Hi! Im having a peculiar issue, I’m doing an inner optimization steps using this code:
inner_model = NN(param.detach(),self.kwargs).to(self.device).train() inner_opt = torch.optim.SGD(inner_model.model.parameters(), lr=100, momentum=.7, weight_decay=1e-6) for opt_step in range(20): out_inner = inner_model(images) loss = torch.sum(mask * F.binary_cross_entropy_with_logits(out_inner.squeeze(),inner_cur_lbl[idx].float(), reduction='none')) loss.backward() inner_opt.step() inner_opt.zero_grad()
There are few important things to point out:
1.The grads are good.
2. The weight are updating, I check them using:
inner_model.model.regressor.weight
- The output a.k.a: out_inner is the same(!) as before the updates!!
So I entered nn.Linear forward method:
def forward(self, input: Tensor) → Tensor:
return F.linear(input, self.weight, self.bias)
And checked the self.weight, they are exactly as expected (i.e they changed exactly as I saw using section 2), hence I tried to run:
return F.linear(input, self.weight, self.bias)
But I got the same unchanged results, thus I did another experiment I checked:
torch.mm(input,self.weight.T) #I have no bias
And got different results!! results that shows that self.weight has changed!,i.e
torch.mm(input,self.weight.T) !=F.linear(input, self.weight, self.bias)
I think that something I did non properly made the F.linear use an old copy of the weights, once again , this is inspite self.weight has changed.
The final experiment and maybe the most important one was running:
F.linear(input, self.weight.clone(), self.bias)
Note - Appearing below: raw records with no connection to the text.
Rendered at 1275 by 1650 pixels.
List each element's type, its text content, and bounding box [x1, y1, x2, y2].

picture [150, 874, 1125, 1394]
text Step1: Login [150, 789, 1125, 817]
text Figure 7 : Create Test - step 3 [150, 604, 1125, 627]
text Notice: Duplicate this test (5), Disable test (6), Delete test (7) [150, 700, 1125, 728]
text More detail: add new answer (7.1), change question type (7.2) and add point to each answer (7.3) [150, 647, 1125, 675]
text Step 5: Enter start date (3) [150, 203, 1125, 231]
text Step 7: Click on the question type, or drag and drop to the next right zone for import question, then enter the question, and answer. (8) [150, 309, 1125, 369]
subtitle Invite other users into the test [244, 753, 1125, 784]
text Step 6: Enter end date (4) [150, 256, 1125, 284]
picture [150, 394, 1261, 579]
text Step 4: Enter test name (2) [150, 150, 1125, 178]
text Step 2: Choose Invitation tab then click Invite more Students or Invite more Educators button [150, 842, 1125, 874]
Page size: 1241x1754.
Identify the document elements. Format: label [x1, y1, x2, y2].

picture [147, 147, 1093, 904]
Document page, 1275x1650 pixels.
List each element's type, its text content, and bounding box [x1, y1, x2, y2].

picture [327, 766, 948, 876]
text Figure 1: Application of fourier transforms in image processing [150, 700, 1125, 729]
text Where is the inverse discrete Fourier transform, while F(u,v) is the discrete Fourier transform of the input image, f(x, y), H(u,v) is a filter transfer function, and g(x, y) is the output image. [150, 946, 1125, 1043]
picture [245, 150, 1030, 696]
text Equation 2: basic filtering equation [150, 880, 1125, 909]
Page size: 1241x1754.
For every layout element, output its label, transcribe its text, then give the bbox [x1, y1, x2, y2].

This line calculated the same result as the matmul, but not as:
F.linear(input, self.weight, self.bias)
I know its not an easy post to follow, I tried to do my best to illustrate, does anyone has any idea what is going on?
Edit-Few more hints:
1.Switching from DDP to 1 GPU didn’t help.
2. This code is under training_step method under the pytorch lightning package
3. When switching to CPU it works!!!
This is even more puzzeling! what Im missing?